Letters to Harrison Blake

by Henry David Thoreau

Concord, August 9, 1850

Mr. Blake,—I received your letter just as I was rushing to Fire Island beach to recover what remained of Margaret Fuller, and read it on the way. That event and its train, as much as anything, have prevented my answering it before. It is wisest to speak when you are spoken to. I will now endeavor to reply, at the risk of having nothing to say.

I find that actual events, notwithstanding the singular prominence which we all allow them, are far less real than the creations of my imagination. They are truly visionary and insignificant,—all that we commonly call life and death,—and affect me less than my dreams. This petty stream which from time to time swells and carries away the mills and bridges of our habitual life, and that mightier stream or ocean on which we securely float,—what makes the difference between them? I have in my pocket a button which I ripped off the coat of the Marquis of Ossoli, on the seashore, the other day. Held up, it intercepts the light,—an actual button,—and yet all the life it is connected with is less substantial to me, and interests me less, than my faintest dream. Our thoughts are the epochs in our lives: all else is but as a journal of the winds that blew while we were here.

I say to myself, Do a little more of that work which you have confessed to be good. You are neither satisfied nor dissatisfied with yourself, without reason. Have you not a thinking faculty of inestimable value? If there is an experiment which you would like to try, try it. Do not entertain doubts if they are not agreeable to you. Remember that you need not eat unless you are hungry. Do not read the newspapers. Improve every opportunity to be melancholy. As for health, consider yourself well. Do not engage to find things as you think they are. Do what nobody else can do for you. Omit to do anything else. It is not easy to make our lives respectable by any course of activity. We must repeatedly withdraw into our shells of thought, like the tortoise, somewhat helplessly; yet there is more than philosophy in that.

Do not waste any reverence on my attitude. I merely manage to sit up where I have dropped. I am sure that my acquaintances mistake me. They ask my advice on high matters, but they do not know even how poorly on 't I am for hats and shoes. I have hardly a shift. Just as shabby as I am in my outward apparel, ay, and more lamentably shabby, am I in my inward substance. If I should turn myself inside out, my rags and meanness would indeed appear. I am something to him that made me, undoubtedly, but not much to any other that he has made.

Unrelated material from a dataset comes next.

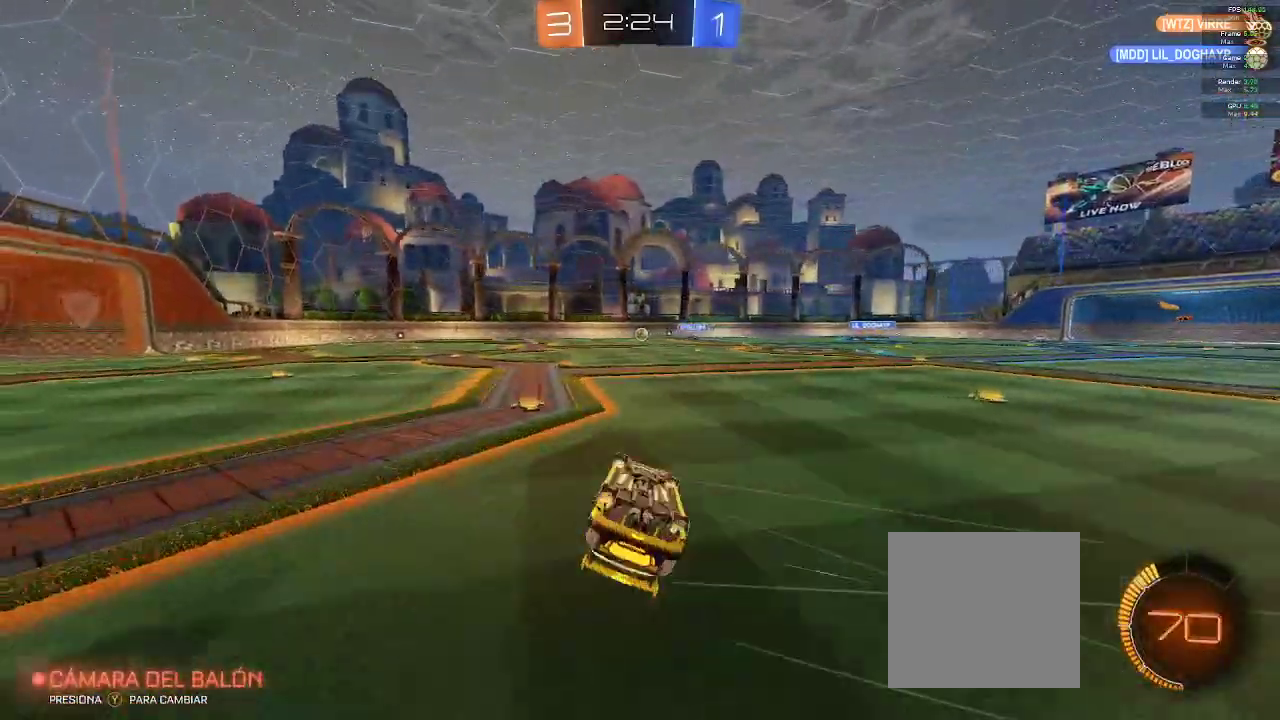
{"dt_ms": 500, "buttons": ["R2"], "left_stick": "center", "right_stick": "center", "events": []}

Would it not be worth while to discover nature in Milton? be native to the universe? I, too, love Concord best, but I am glad when I discover, in oceans and wildernesses far away, the material of a million Concords: indeed, I am lost, unless I discover them. I see less difference between a city and a swamp than formerly. It is a swamp, however, too dismal and dreary even for me, and I should be glad if there were fewer owls, and frogs, and mosquitoes in it. I prefer ever a more cultivated place, free from miasma and crocodiles. I am so sophisticated, and I will take my choice.

As for missing friends,—what if we do miss one another? have we not agreed on a rendezvous? While each wanders his own way through the wood, without anxiety, ay, with serene joy, though it be on his hands and knees, over rocks and fallen trees, he cannot but be in the right way. There is no wrong way to him. How can he be said to miss his friend, whom the fruits still nourish and the elements sustain? A man who missed his friend at a turn, went on buoyantly, dividing the friendly air, and humming a tune to himself, ever and anon kneeling with delight to study each little lichen in his path, and scarcely made three miles a day for friendship. As for conforming outwardly, and living your own life inwardly, I do not think much of that. Let not your right hand know what your left hand does in that line of business. It will prove a failure. Just as successfully can you walk against a sharp steel edge which divides you cleanly right and left. Do you wish to try your ability to resist distension? It is a greater strain than any soul can long endure. When you get God to pulling one way, and the devil the other, each having his feet well braced,—to say nothing of the conscience sawing transversely,—almost any timber will give way.

I do not dare invite you earnestly to come to Concord, because I know too well that the berries are not thick in my fields, and we should have to take it out in viewing the landscape. But come, on every account, and we will see—one another.